▶ [Provided text]:
*** Begin section ***

Studio album by James LaBrie
- Released: July 29, 2013 (Europe) August 6, 2013 (North America)
- Genres: Alternative metal, progressive metal, melodic death metal
- Length: 49:46 (standard edition) 57:03 (limited edition)
- Label: Inside Out Music
- Producers: James LaBrie, Matt Guillory (vocals), Peter Wildoer; co-produced by Peter Wichers

James LaBrie chronology
| Static Impulse (2010) | Impermanent Resonance (2013) | Beautiful Shade of Grey (2022) |

= Impermanent Resonance =

2013 studio album by James LaBrie

Impermanent Resonance is the third solo album and fifth solo project by Canadian singer James LaBrie. It was released on July 29, 2013, in Europe and on August 6, 2013, in North America.

The album again features melodic death metal elements first heard on Static Impulse, and once again features screaming vocals by drummer Peter Wildoer.

Impermanent Resonance was released to generally positive reviews and reception from critics and fans.

== Release ==

The cover art and release date were revealed on June 4, 2013. The first single, "Agony", was released on June 19, 2013. The European digipak edition features an alternative artwork. Two limited 180 gr. vinyl editions were also released: a black version and a white version. Both versions include a bonus CD with the full album and the bonus tracks featured on the European digipak edition.

== Track list ==

| No. | Title | Writer(s) | Length |
|---|---|---|---|
| 1. | "Agony" | Peter Wichers, Matt Guillory, James LaBrie | 4:23 |
| 2. | "Undertow" | Guillory | 4:02 |
| 3. | "Slight of Hand" | Wichers, Guillory, LaBrie | 5:21 |
| 4. | "Back on the Ground" | Guillory | 4:06 |
| 5. | "I Got You" | Guillory | 3:46 |
| 6. | "Holding On" | Guillory | 4:53 |
| 7. | "Lost in the Fire" | Wichers, Niclas Lundin, Guillory | 3:52 |
| 8. | "Letting Go" | Wichers, Guillory, LaBrie | 4:17 |
| 9. | "Destined to Burn" | Wichers, Guillory, LaBrie | 4:00 |
| 10. | "Say You're Still Mine" | Viktor Brunö, Tobias Gustavsson, Lundin, Michel Zitron | 3:32 |
| 11. | "Amnesia" | Guillory | 3:43 |
| 12. | "I Will Not Break" | Wichers, Guillory, LaBrie | 3:52 |

European limited digipak edition
| No. | Title | Writer(s) | Length |
|---|---|---|---|
| 13. | "Unraveling" | Lundin, Guillory | 3:30 |
| 14. | "Why" | Guillory | 3:47 |

== Reception ==

The album generally received very positive reviews and reception. Daniel Køtz of the German webzine CDstarts.de wrote that James LaBrie and his band have found their very own sound at last which is emancipated from Dream Theater. He writes that the album is not a simple alternative to Dream Theater but an original work.

*** End section ***

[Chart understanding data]
*** Begin section ***

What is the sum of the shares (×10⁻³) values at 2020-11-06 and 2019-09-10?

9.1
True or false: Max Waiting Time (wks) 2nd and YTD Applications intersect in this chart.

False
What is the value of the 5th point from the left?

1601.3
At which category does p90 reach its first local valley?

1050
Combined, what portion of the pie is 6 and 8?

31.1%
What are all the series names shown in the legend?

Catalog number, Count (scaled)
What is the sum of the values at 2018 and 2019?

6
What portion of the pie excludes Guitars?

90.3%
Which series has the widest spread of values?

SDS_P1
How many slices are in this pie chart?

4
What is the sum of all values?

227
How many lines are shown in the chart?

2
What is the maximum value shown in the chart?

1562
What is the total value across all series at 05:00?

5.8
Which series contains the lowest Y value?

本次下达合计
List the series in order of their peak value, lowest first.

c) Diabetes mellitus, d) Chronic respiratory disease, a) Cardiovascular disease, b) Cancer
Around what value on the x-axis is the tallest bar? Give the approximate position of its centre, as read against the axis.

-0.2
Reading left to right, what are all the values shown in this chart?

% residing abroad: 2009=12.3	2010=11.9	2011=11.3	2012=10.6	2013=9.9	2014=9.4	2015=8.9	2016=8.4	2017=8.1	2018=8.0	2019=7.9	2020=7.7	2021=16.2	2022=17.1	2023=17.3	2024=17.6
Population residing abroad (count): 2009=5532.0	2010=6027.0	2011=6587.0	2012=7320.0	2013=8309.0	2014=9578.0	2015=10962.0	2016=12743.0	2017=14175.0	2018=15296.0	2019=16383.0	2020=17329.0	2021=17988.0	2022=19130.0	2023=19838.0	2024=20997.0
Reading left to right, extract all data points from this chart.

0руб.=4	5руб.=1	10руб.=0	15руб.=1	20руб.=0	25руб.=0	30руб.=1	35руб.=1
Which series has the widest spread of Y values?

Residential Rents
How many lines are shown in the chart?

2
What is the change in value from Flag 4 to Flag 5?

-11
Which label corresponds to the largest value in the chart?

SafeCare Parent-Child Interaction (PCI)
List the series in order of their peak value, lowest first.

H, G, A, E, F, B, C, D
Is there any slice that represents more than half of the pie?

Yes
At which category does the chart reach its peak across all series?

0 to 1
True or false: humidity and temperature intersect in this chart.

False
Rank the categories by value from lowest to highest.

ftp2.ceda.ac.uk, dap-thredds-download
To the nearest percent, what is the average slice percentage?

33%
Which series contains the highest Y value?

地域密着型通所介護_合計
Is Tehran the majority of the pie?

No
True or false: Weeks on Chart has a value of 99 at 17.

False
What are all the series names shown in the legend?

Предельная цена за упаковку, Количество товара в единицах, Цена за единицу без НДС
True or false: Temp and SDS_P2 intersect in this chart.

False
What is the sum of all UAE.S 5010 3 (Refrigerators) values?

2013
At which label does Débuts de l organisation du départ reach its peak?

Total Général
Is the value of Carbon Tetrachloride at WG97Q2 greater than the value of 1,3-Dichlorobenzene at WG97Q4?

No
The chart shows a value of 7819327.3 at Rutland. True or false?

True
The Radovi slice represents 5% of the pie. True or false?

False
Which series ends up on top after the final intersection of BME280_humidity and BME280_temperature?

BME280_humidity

*** End section ***

▶ [Work task 1]:
According to the Impermanent Resonance article, what was the album's first single and when was it released?
▶ [Work task 2]:
Please carry the Impermanent Resonance article forward, starting after its last sentence.

▶ [Task output 1]:
The first single, "Agony," was released on June 19, 2013.

▶ [Task output 2]:
Professional ratings
Review scores
| Source | Rating |
| About.com |  |
| CDstarts | Star Half star |
| PROG Magazine | Star Half star |

== I Will Not Break EP ==

I Will Not Break is a digital EP by James LaBrie. It was released on January 6, 2014, in Europe and on January 14, 2014, in North America. The EP consists of nine songs. Track 1 is from Impermanent Resonance and track 2 and track 3 are from the European digipak edition of that album. Track 4 is an alternate mix of "Coming Home" from Static Impulse and track 5 and track 6 are demos of two songs from that album. Track 7, 8 and 9 are electronica remixes of songs from Static Impulse. Track 7 was previously available in Japan and the last two tracks have never been released before.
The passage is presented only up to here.